In eliminating 12 minutes from the re-airing of the documentary, ESPN left out Schilling’s famous “bloody sock” outing in Game 6, in which despite an ankle injury, he pitched seven innings and gave up only one run, culminating in a win-or-go-home 4-2 victory over the Bronx Bombers.

Schilling, 49, was fired fired about two weeks ago from the sports network, where he was part of the Monday Night Baseball crew, after posting an anti-transgender meme to his Facebook page in connection with the North Carolina bathroom law. Former Oakland A’s pitcher Dallas Braden was tapped to replace Schilling in the booth. Last year, Schilling was benched from ESPN’s marquee Sunday Night Baseball as well as Baseball Tonight after a controversial tweet comparing Muslim extremists to Nazis, for which he apologized.
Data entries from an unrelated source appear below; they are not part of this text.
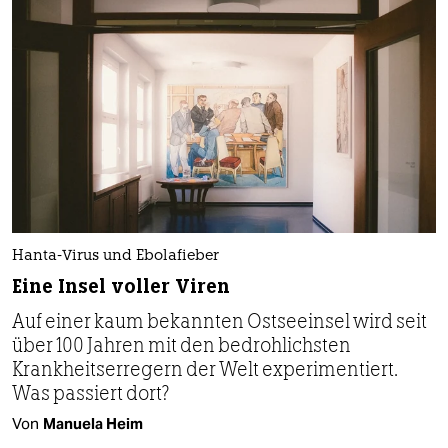
Hanta-Virus und Ebolafieber
Eine Insel voller Viren
Auf einer kaum bekannten Ostseeinsel wird seit
über 100 Jahren mit den bedrohlichsten
Krankheitserregern der Welt experimentiert.
Was passiert dort?
Von
Manuela Heim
Coincidentally, the Red Sox last night completed a three-game sweep of the Yankees in Fenway Park in a game broadcast on Sunday Night Baseball, Curt Schilling’s former platform. The team has now moved into first place in the American League East.

The right-leaning righty pitcher suggested on Twitter that the 30 for 30 editing decision was suspicious. “Not surprisingly, Schilling didn’t take kindly to his former employer’s latest slap in the face, and he used the network’s slanted coverage of the Patriots’ Deflategate controversy and Tom Brady to make his point,” WEEI.com noted.

In a statement, ESPN offered this explanation about the omission of the Schilling game, the Washington Post reported.

“When a live event runs long, it’s standard procedure to shorten a taped program that follows. In this case, we needed to edit out one of the film’s four segments to account for the extra length of the softball game.”

Bad blood, as it were, exists between Schilling and his former employer, at least on the Schilling end.

After he was terminated, Curt Schilling gave a series of radio interviews in which he claimed that the network is a hotbed of racism and accused ESPN executives of a double standard when applying their corporate no-politics policy. “I think a lot of what happened was very discriminatory. Like I said, if I had made a liberal point of view, I don’t think this would have ever happened,” he insisted about his dismissal.

A post-season hero and possible MLB Hall of Fame candidate, Schilling retired from professional baseball with a win-loss record of 216-146 with more than 3,000 strikeouts and a career 3.46 ERA. The former member of the Philadelphia Phillies is a three-time World Series champion (2001 with the Arizona Diamondbacks and 2004 and 2007 with the Boston Red Sox), before joining ESPN as a baseball commentator in 2010. He is also a throat cancer survivor as well as the owner of a now-bankrupt video game company.

“It was a glaring absence for sure. Schilling’s performance in Game 6 – delivered with a surgically altered tendon in his ankle that led to him bleeding through the stitches and his sock – is iconic. But was there more to it than puzzling editing?…It was a glaring omission, but one that probably – probably — came from practicality rather than any pettiness and desire undermine a recently fired employee,” Boston.com observed.

“Schilling has a lot of critics, but it’s tough to argue with him here. How can you air a documentary about the Red Sox’s performance in the 2004 ALCS and leave out ‘the bloody sock game?’ That may have been the most memorable game in the series,” Yahoo! Sports added.

Do you think that time constraints as a result of its coverage of a live softball game was the reason why ESPN edited out the Curt Schilling “bloody sock” sequence from the 30 for 30 documentary about the Red Sox-Yankees 2004 ALCS?